*** Opening of Data for the task ***
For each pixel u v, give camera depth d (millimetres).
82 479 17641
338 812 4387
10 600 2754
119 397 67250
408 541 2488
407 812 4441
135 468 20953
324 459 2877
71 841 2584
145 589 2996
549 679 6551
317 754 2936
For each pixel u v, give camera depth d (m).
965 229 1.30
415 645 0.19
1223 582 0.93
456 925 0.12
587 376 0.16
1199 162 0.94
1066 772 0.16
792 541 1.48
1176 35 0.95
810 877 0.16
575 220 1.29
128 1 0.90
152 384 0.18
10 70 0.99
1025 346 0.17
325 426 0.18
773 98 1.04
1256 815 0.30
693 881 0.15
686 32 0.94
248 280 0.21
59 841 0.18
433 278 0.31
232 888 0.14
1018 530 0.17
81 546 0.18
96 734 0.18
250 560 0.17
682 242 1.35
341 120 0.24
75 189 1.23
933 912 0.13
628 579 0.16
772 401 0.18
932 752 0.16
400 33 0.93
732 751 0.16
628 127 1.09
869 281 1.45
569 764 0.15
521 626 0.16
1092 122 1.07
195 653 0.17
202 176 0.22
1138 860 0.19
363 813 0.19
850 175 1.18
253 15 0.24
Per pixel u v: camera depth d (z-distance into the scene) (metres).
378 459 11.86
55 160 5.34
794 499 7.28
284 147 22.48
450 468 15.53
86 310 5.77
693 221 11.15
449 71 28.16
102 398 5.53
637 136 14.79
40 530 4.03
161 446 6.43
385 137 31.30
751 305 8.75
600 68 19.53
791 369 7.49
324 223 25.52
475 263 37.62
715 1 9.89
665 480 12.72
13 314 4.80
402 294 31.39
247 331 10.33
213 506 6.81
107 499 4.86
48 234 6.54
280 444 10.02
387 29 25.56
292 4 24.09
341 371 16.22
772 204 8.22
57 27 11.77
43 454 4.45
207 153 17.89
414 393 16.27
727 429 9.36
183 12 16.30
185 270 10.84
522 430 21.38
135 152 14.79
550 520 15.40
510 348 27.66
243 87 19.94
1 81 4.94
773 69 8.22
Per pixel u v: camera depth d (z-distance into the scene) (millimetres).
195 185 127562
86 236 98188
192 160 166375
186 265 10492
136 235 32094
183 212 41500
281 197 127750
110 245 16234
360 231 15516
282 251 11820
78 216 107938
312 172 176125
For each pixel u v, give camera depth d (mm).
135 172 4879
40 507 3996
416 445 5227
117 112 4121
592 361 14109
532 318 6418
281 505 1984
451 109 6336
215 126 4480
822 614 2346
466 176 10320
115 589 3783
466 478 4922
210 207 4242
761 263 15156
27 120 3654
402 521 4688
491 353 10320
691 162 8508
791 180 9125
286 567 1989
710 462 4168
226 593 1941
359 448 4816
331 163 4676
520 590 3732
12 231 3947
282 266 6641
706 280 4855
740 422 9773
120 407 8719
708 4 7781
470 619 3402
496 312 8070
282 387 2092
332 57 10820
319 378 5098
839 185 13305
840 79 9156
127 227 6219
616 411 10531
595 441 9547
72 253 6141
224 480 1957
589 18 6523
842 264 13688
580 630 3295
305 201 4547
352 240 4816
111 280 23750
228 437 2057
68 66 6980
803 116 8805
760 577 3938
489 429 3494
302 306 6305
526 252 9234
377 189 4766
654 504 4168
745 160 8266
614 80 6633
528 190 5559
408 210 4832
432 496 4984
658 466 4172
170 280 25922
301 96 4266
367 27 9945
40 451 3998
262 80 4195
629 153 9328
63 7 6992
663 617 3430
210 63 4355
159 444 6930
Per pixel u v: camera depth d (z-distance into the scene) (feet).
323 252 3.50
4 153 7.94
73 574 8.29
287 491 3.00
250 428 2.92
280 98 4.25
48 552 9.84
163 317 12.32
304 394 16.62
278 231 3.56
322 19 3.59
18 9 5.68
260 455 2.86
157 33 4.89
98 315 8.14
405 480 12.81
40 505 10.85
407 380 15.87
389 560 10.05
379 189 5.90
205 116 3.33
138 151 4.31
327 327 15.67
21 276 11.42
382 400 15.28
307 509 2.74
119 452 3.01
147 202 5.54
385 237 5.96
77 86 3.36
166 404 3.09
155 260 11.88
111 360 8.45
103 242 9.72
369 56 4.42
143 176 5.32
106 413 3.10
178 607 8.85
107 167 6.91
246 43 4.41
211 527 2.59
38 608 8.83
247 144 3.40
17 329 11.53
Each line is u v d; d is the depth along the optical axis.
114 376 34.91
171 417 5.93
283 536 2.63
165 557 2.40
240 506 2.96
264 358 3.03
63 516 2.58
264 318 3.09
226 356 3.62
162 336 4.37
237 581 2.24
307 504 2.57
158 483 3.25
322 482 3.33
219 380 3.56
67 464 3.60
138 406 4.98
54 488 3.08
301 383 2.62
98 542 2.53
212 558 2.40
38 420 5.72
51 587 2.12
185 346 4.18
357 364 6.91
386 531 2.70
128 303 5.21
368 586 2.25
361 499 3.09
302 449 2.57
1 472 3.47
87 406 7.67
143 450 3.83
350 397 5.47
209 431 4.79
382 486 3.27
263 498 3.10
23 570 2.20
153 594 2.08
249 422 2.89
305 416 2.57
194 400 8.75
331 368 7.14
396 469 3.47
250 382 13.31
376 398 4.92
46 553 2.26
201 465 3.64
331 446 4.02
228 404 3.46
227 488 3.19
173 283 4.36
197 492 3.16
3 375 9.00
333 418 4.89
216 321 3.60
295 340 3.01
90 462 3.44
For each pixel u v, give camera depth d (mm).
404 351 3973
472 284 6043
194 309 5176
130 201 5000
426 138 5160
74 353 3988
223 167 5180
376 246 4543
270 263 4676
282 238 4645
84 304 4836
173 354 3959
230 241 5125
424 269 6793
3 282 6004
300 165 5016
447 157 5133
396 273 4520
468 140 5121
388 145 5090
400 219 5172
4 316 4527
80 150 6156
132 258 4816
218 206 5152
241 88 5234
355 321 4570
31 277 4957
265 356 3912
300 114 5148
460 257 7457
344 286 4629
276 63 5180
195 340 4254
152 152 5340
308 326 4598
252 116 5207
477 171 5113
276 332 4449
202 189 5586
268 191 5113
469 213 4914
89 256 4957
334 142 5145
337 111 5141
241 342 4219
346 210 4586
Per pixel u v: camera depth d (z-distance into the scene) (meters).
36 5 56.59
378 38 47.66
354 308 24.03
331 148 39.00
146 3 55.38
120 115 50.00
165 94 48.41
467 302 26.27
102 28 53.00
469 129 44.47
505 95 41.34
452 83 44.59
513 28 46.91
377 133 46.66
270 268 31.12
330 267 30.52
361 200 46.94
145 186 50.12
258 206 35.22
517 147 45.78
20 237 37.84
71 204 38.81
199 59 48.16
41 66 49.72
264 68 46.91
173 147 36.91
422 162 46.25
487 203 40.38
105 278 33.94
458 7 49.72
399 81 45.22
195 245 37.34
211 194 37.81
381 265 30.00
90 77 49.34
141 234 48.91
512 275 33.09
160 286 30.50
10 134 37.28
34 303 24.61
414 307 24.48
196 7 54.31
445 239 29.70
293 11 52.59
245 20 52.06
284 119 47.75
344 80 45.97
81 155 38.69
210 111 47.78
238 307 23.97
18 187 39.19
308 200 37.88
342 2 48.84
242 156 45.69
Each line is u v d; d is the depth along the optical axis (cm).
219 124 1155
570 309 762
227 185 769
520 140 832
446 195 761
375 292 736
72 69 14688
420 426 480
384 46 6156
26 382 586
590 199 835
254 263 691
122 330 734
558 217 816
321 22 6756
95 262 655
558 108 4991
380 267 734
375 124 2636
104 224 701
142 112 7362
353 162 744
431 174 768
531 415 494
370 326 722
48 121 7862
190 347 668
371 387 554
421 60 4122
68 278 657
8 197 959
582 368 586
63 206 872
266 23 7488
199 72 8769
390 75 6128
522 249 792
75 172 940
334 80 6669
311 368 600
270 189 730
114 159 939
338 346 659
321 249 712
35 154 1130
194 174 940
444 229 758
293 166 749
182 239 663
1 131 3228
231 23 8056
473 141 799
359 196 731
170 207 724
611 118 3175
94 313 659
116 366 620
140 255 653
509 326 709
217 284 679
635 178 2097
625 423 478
*** Close of Data for the task ***
◆ **Task instructions**
Look through the entries above and quote exactly the lines from the line with "467 302 26.27" to the line with "334 80 6669", counting both of those lines.

◆ **Answer to the problem**
467 302 26.27
102 28 53.00
469 129 44.47
505 95 41.34
452 83 44.59
513 28 46.91
377 133 46.66
270 268 31.12
330 267 30.52
361 200 46.94
145 186 50.12
258 206 35.22
517 147 45.78
20 237 37.84
71 204 38.81
199 59 48.16
41 66 49.72
264 68 46.91
173 147 36.91
422 162 46.25
487 203 40.38
105 278 33.94
458 7 49.72
399 81 45.22
195 245 37.34
211 194 37.81
381 265 30.00
90 77 49.34
141 234 48.91
512 275 33.09
160 286 30.50
10 134 37.28
34 303 24.61
414 307 24.48
196 7 54.31
445 239 29.70
293 11 52.59
245 20 52.06
284 119 47.75
344 80 45.97
81 155 38.69
210 111 47.78
238 307 23.97
18 187 39.19
308 200 37.88
342 2 48.84
242 156 45.69
Each line is u v d; d is the depth along the optical axis (cm).
219 124 1155
570 309 762
227 185 769
520 140 832
446 195 761
375 292 736
72 69 14688
420 426 480
384 46 6156
26 382 586
590 199 835
254 263 691
122 330 734
558 217 816
321 22 6756
95 262 655
558 108 4991
380 267 734
375 124 2636
104 224 701
142 112 7362
353 162 744
431 174 768
531 415 494
370 326 722
48 121 7862
190 347 668
371 387 554
421 60 4122
68 278 657
8 197 959
582 368 586
63 206 872
266 23 7488
199 72 8769
390 75 6128
522 249 792
75 172 940
334 80 6669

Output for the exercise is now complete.